One of the upgrades that didn’t work quite as well for me was the option to leave out images when saving the scanned file. I would love to use this for documents like transcripts and diplomas, since clients don’t like to see stamps and seals reproduced literally for the translation. Even though I selected this option, images still showed up in my scanned file. Unlike the image output using the express version, however, I was very quickly and easily able to delete the images from my converted document. So, still a step up.
Now, obviously, with increased functionality, this software upgrade is not nearly as intuitive to use as the simpler express version. You have to read your options a little more carefully and maybe even use the help/search feature to get started with the more advanced upgrades.
You might also have to take a little more time massaging your output before you can save a usable file. On my first pass of these test documents using the auto-recognition setting, I ended up with three blank pages and one page with text output inferior to what the express version produced.
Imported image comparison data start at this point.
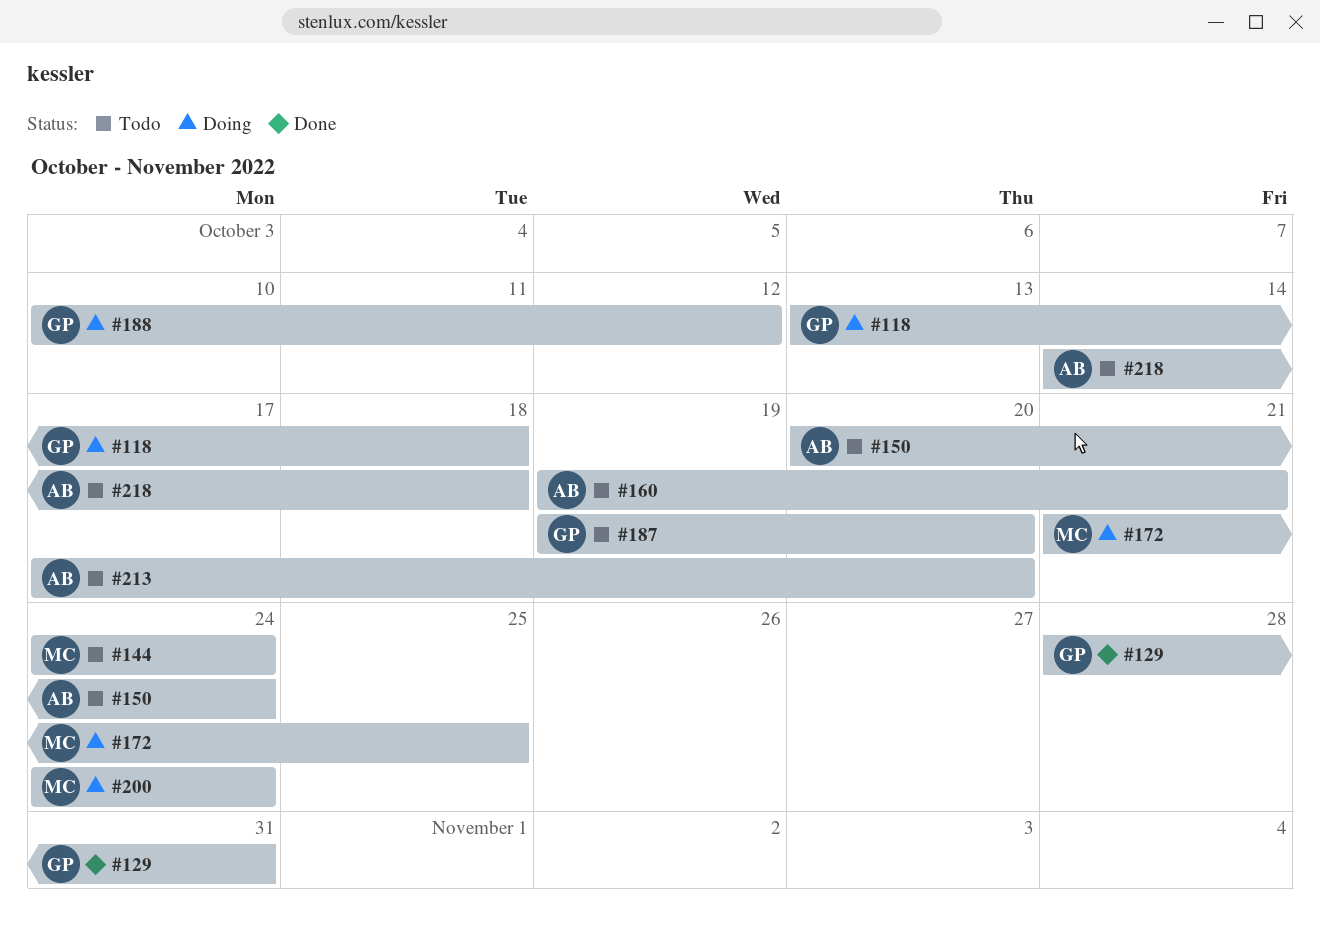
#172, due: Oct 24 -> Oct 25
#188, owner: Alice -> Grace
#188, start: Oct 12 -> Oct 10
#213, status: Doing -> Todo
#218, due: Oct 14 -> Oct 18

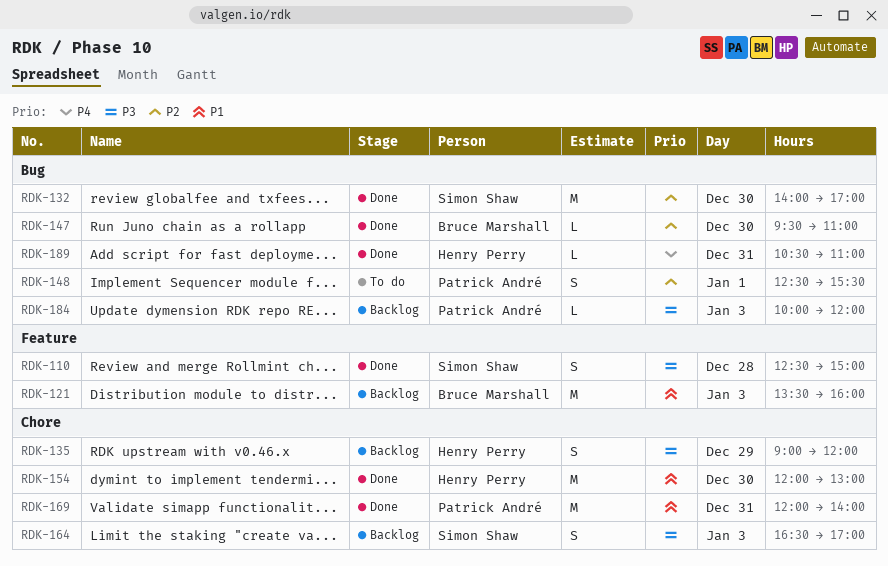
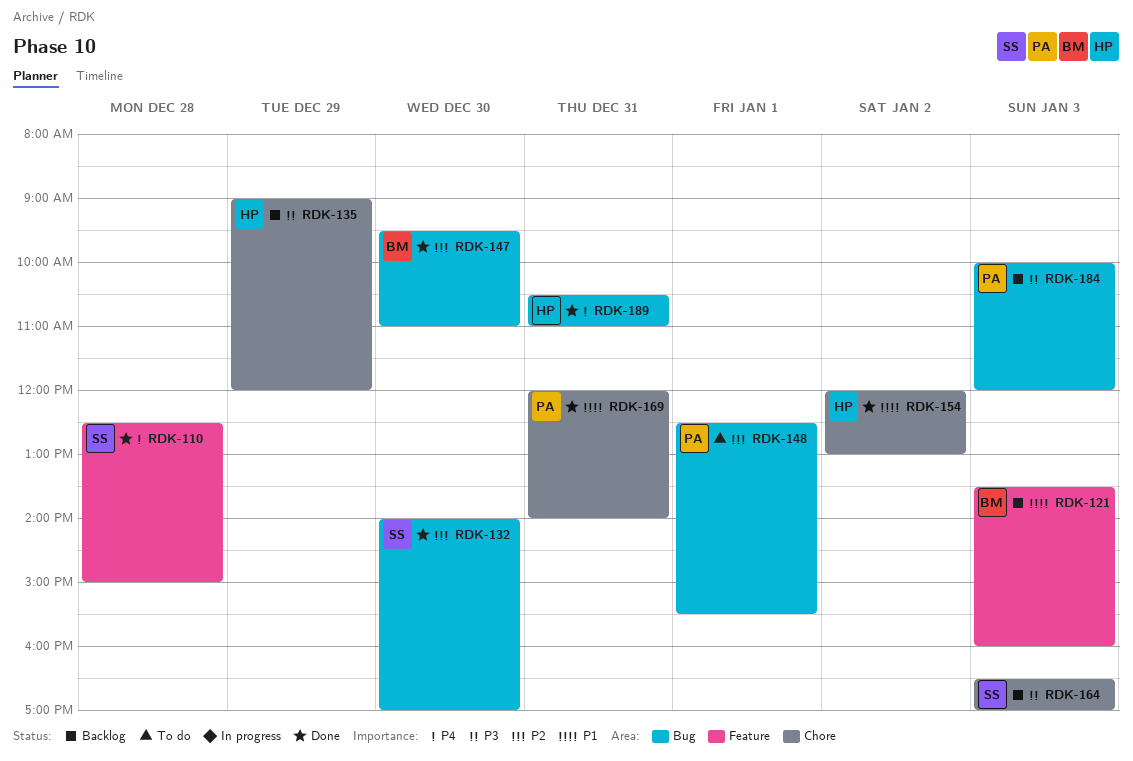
RDK-110, priority: P3 -> P4
RDK-154, day: Dec 30 -> Jan 2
After less than one minute taking advantage of the Pro image editing features, however, I was able to create a document whose quality surpassed the results from the express software.
The Pro version doesn’t improve every detail. In my transcript table, the Pro version and the express version both messed up a column of data that was blank except for a heading. Both versions of the software lumped the relatively blank column in with the next column. It was a pretty simple fix, but one I wish I still didn’t have to make.
[I know some of you have dismissed ABBYY in the past for those “dreaded” boxes that show up in its output. I’m sorry to say they’re still here—though they are more accurately placed. If you really need to get rid of them from your final file, I recommend cutting the text out, pasting it somewhere else for a second, and selecting the box as an object. It should be easy to delete that box and then rearrange the text in its proper place.]
I’m very happy to see such a professional piece of software for Mac users. It’s a tool I already use regularly to speed up the formatting time for documents, and now I expect that formatting time to drop even more. If you don’t already incorporate an OCR tool in at least some of your translation projects, I strongly encourage you to try ABBYY. It really is a huge time-saver.